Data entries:
□ □ □ □ □ □ □
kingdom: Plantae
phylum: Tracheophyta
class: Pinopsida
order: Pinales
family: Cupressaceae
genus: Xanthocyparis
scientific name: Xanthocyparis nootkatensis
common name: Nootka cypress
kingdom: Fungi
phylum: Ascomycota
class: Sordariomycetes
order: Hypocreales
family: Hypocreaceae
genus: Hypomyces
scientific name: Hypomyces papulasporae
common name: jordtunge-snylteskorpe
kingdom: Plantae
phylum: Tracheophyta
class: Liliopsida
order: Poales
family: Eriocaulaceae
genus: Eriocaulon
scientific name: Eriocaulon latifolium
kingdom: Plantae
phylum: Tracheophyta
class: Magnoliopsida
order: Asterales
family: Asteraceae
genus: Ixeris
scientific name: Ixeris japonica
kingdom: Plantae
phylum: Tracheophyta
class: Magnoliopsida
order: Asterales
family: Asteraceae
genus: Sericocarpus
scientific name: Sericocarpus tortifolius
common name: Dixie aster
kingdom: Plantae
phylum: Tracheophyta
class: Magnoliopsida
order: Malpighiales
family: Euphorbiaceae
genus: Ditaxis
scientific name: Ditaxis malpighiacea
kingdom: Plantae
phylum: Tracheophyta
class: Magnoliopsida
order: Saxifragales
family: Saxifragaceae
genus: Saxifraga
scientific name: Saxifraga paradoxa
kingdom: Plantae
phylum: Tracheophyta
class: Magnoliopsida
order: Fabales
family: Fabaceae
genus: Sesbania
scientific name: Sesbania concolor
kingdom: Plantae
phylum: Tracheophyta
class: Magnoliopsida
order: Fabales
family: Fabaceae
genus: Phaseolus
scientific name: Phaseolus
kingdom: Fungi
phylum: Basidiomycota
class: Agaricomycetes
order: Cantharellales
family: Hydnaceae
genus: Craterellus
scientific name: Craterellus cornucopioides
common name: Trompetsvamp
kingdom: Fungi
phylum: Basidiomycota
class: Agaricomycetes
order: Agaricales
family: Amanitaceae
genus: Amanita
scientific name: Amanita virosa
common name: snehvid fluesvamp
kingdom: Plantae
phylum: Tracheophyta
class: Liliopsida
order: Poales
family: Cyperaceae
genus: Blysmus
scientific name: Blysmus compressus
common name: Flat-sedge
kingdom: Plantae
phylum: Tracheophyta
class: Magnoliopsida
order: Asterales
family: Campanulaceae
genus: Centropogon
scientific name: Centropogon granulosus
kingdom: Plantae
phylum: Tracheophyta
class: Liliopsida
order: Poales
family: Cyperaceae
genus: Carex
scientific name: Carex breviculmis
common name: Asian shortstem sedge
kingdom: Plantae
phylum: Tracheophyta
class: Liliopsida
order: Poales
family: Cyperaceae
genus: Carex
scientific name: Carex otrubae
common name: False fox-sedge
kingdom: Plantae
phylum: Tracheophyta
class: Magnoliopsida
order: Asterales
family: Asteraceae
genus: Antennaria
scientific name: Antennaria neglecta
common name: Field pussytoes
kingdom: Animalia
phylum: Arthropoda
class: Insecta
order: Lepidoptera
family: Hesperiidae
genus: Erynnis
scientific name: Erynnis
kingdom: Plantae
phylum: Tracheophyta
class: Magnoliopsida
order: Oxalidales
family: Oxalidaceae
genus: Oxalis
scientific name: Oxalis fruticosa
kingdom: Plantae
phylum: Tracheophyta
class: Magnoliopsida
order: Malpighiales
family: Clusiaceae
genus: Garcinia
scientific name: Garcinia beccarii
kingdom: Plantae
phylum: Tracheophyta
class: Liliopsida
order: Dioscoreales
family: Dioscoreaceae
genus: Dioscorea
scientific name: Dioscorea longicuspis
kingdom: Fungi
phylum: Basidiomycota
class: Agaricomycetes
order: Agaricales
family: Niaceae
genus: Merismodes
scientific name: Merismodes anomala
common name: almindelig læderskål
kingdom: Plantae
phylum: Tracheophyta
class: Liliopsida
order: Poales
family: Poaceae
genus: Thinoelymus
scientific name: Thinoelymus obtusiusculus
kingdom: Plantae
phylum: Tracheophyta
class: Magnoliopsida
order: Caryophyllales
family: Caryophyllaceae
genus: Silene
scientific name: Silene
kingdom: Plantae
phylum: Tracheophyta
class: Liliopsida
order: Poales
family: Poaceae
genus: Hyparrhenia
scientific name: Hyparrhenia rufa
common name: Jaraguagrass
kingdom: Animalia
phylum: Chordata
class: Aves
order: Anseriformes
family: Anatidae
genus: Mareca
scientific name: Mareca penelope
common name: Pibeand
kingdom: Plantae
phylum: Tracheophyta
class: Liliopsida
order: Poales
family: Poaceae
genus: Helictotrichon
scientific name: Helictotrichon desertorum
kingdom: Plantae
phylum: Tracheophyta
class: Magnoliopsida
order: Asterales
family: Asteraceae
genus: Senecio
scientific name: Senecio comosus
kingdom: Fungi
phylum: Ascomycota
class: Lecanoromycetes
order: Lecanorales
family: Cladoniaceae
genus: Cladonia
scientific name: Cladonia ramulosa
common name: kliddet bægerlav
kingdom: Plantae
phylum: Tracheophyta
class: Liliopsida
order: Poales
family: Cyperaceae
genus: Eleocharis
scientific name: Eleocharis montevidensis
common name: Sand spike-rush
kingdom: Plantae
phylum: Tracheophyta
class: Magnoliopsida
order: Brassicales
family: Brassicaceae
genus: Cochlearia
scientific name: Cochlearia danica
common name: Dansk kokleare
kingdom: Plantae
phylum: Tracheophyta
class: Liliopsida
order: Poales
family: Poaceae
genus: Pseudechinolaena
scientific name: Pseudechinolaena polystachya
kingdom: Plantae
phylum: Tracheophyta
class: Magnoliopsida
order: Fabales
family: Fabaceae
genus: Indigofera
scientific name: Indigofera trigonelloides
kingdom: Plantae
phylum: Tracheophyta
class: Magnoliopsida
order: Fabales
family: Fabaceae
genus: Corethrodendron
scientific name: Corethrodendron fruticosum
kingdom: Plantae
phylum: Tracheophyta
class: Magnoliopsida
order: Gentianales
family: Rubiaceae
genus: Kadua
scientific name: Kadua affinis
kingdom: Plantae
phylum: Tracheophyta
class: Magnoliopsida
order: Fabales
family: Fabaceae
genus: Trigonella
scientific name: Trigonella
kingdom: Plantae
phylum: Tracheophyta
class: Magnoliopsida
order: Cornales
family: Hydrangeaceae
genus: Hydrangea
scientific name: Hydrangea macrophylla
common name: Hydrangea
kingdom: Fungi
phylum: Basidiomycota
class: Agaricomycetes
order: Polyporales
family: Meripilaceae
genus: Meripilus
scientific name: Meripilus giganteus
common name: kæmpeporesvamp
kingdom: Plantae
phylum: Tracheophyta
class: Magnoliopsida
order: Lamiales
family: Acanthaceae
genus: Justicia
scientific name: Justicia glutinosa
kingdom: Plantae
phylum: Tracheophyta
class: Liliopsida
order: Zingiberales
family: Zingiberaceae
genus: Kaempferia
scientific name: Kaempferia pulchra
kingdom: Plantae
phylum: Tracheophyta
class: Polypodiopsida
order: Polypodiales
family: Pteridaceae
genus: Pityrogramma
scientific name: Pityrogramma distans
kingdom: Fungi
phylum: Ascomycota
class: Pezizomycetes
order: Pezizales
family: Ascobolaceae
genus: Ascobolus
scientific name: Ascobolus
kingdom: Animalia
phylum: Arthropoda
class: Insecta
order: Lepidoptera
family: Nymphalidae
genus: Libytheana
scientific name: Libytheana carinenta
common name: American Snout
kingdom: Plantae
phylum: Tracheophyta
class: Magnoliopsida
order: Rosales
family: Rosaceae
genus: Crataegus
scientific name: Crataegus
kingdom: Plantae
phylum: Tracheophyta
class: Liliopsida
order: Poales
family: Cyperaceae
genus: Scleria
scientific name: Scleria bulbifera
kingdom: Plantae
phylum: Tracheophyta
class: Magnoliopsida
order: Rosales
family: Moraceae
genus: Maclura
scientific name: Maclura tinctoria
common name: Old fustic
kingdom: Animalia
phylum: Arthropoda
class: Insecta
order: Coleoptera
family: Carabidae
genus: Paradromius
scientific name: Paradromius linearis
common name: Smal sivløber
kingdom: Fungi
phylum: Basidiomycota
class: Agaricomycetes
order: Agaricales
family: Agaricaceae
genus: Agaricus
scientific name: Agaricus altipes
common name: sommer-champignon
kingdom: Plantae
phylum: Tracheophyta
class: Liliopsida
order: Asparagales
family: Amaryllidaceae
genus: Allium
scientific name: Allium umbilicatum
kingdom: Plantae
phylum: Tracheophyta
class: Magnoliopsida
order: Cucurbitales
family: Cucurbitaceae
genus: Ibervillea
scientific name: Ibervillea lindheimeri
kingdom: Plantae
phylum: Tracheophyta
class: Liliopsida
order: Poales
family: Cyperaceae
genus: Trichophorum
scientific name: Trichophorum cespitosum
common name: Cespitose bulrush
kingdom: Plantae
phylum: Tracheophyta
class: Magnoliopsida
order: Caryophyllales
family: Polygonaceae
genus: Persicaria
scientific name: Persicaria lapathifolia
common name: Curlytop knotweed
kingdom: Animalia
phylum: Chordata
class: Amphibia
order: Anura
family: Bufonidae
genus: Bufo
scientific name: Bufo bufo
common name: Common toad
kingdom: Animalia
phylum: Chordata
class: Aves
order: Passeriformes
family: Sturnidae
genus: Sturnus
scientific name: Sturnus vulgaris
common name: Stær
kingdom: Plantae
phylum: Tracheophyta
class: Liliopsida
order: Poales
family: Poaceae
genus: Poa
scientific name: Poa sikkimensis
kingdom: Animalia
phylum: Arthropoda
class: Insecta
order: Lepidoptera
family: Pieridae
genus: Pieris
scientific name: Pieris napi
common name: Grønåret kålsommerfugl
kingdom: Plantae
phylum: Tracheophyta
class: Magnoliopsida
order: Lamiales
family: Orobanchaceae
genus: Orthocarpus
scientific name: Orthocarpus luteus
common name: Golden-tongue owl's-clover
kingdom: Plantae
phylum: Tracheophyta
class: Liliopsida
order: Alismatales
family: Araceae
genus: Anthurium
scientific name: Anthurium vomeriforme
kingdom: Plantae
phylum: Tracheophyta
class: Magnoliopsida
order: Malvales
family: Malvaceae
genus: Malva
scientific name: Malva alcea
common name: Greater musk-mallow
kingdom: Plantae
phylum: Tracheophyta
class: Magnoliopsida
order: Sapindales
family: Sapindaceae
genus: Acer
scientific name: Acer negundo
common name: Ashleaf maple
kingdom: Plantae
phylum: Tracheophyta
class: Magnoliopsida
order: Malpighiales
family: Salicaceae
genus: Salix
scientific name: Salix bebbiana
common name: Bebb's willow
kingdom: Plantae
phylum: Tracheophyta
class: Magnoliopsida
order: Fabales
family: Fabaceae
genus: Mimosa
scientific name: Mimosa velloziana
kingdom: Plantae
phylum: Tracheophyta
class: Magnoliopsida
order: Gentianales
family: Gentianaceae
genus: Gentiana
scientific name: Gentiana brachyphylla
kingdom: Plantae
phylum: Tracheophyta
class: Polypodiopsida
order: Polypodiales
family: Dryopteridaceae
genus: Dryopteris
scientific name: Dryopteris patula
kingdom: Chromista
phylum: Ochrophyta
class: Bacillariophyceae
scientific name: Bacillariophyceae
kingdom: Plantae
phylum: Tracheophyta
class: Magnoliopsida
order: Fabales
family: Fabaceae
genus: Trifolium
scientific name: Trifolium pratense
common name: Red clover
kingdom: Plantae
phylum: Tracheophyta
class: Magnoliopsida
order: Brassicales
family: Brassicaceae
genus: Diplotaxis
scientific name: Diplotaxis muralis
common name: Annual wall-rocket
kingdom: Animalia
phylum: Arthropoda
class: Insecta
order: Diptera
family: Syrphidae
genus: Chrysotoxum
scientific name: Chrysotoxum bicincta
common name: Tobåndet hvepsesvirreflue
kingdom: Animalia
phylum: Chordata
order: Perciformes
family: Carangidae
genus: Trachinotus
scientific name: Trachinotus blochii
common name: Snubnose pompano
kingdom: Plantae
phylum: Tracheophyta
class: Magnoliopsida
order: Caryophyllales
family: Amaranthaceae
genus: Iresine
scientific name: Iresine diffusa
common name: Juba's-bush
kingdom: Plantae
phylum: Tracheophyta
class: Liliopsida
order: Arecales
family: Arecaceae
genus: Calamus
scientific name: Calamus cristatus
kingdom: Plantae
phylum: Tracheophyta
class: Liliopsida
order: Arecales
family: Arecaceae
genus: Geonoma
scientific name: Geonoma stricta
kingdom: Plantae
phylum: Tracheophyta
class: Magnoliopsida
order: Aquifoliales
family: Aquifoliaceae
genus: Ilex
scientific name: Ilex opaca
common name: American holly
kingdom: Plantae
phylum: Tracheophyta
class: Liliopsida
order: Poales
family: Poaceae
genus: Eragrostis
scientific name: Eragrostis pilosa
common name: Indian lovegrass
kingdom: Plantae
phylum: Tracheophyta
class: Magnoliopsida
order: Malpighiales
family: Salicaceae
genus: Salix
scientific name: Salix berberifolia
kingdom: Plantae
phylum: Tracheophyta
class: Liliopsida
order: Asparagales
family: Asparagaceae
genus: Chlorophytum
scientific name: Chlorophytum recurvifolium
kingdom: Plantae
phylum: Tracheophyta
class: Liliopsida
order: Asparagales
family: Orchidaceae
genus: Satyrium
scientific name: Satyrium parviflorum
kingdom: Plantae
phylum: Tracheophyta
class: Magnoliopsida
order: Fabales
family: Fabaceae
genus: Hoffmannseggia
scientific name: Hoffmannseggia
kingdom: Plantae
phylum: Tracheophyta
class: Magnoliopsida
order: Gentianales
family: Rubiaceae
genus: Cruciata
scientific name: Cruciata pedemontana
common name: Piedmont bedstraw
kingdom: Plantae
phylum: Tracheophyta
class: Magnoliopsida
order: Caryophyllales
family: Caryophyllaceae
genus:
□ □ □ □ □ □ □
• [THE PROBLEM]:
Can you copy out word for word the part of the rows that opens with the line containing "scientific name: Cruciata pedemontana" and runs through the end of the rows, both ends included?

• [ANSWER FOR THIS EXERCISE]:
scientific name: Cruciata pedemontana
common name: Piedmont bedstraw
kingdom: Plantae
phylum: Tracheophyta
class: Magnoliopsida
order: Caryophyllales
family: Caryophyllaceae
genus:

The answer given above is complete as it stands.